The Splunk Add-on for Box collects a lot of valuable data including Box users, files, folders, groups, and more. Included in the Splunk Add-on for Box are several pre-built panels to get quick insights into this data. The purpose of this post is to introduce various use cases around Box data included in the pre-built panels and custom searches and visualizations not included in the pre-built panels.
Before a user can access Box content, they have to authenticate. It is important to keep an eye on the percentage of failed logins, where logins are coming from, user accounts associated with failed logins, etc.

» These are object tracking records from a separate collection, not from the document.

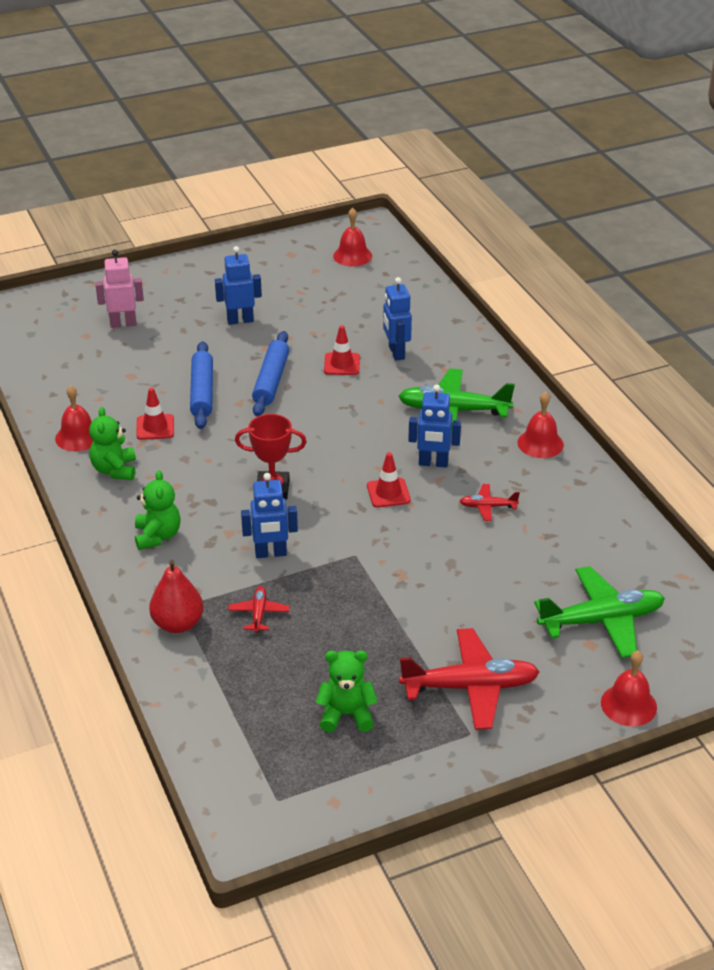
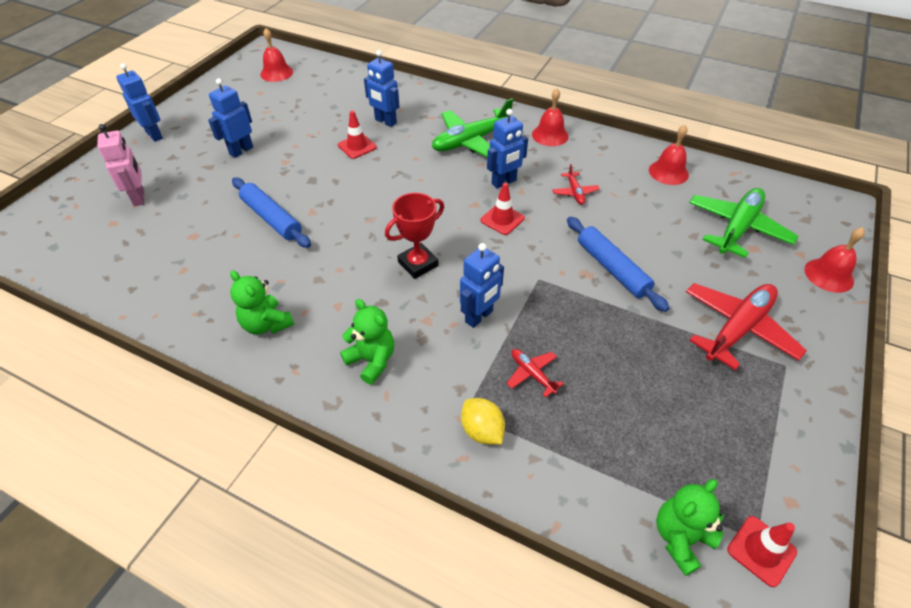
camera: 40 degrees left, 10 degrees up
red bell [55,385,93,451] -> red bell moved to [649,125,689,185]
pink robot [95,250,144,328] -> pink robot turned 120 degrees clockwise [97,124,144,206]
red traffic cone [136,387,174,440] -> red traffic cone moved to [727,516,797,587]
red pear [149,560,204,633] -> yellow lemon [461,398,505,445]
blue rolling pin [252,331,289,416] -> blue rolling pin moved to [567,217,669,312]
green teddy bear [316,650,378,732] -> green teddy bear moved to [656,479,724,576]
red plane [460,484,520,521] -> red plane turned 60 degrees counterclockwise [552,164,600,205]
none -> blue robot [116,63,163,142]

The Splunk Add-on for Box has an event type named box_events_authentication that gives you all the raw Box authentication events. Using this event type, we can get a good amount of intelligence about our user authentications.

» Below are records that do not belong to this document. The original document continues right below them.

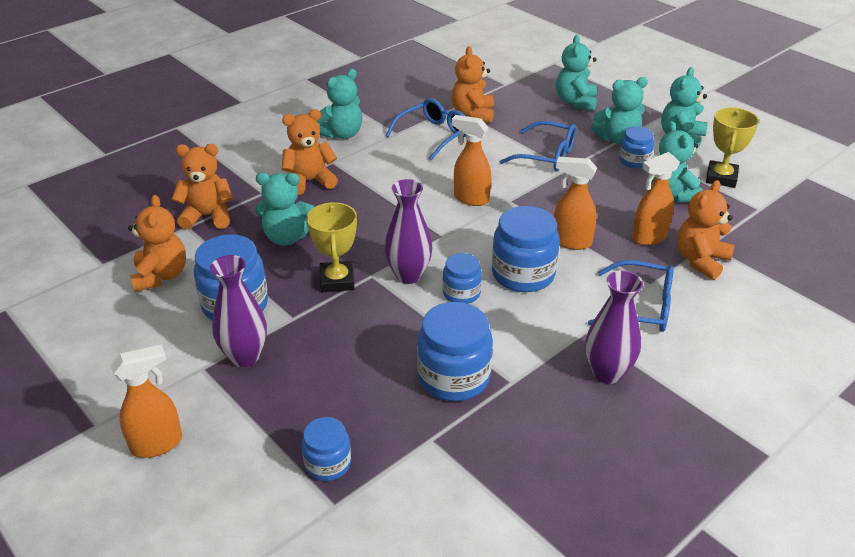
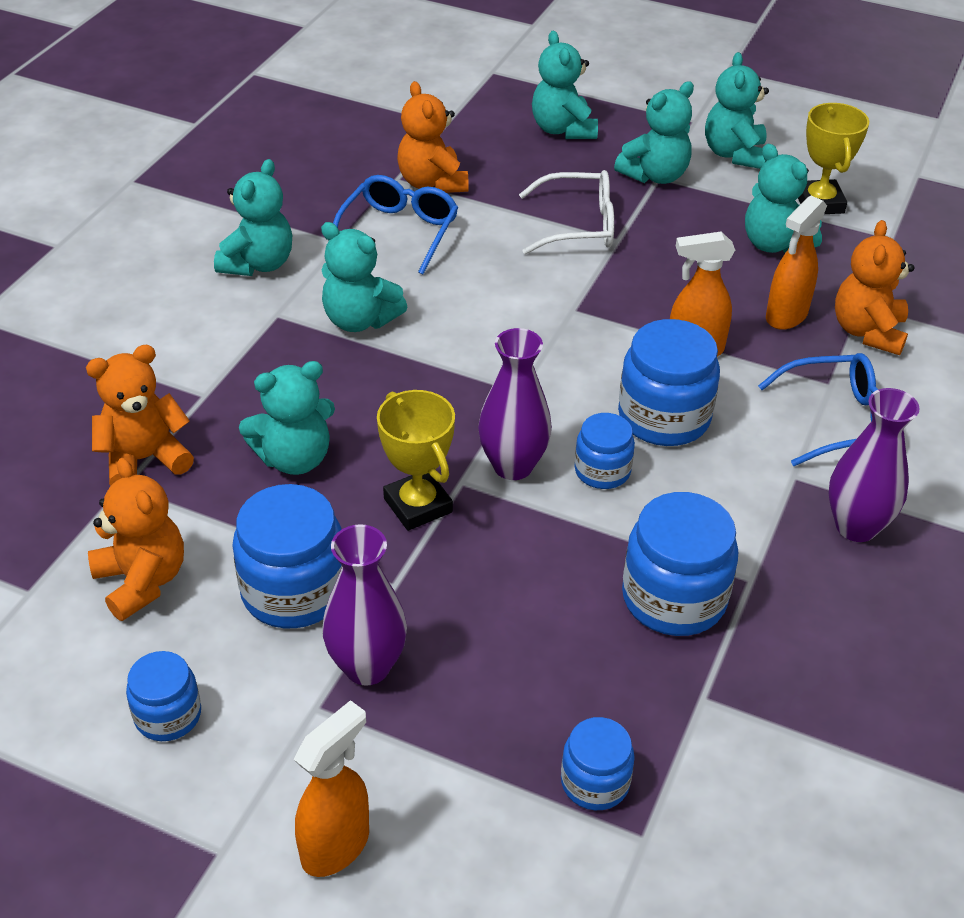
camera: 25 degrees left, 5 degrees up
orange teddy bear [282,109,338,195] -> none
orange spray bottle [451,115,491,206] -> none
blue glasses [500,121,576,171] -> white glasses [519,170,614,255]
blue jar [619,126,654,168] -> blue jar moved to [126,651,201,741]
none -> turquoise teddy bear [321,222,407,332]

Percentage of Failed Logins
Knowing the percentage of failed logins over time can help you get a baseline for your environment and possibly set up an alert if you see the percentage spike outside the normal range. This could indicate malicious activity. Here is an example search and visualization:
eventtype=box_events_authentication action!=”unknown” | stats count by _time action ip_address | timechart count by action limit=10 usenull=f | eval pct_failed=failure/(failure+success)*100 | eval pct_failed=round(pct_failed,1) | rename pct_failed AS “% Failed”
Logins on a Map
Another compelling use case for this Box authentication data is geographically mapping successful and failed logins on a map. This help you quickly identify if you are seeing login events from regions you do not expect. Here is an example search and visualization:
eventtype=box_events_authentication action!=”unknown” | stats count by _time action ip_address | iplocation ip_address | geostats count by action
Putting it all Together
To make life easier and so that you can follow along at home, I have created a public GitHub repo that has these use cases pre-built. I will be adding to this repo as this blog series progresses.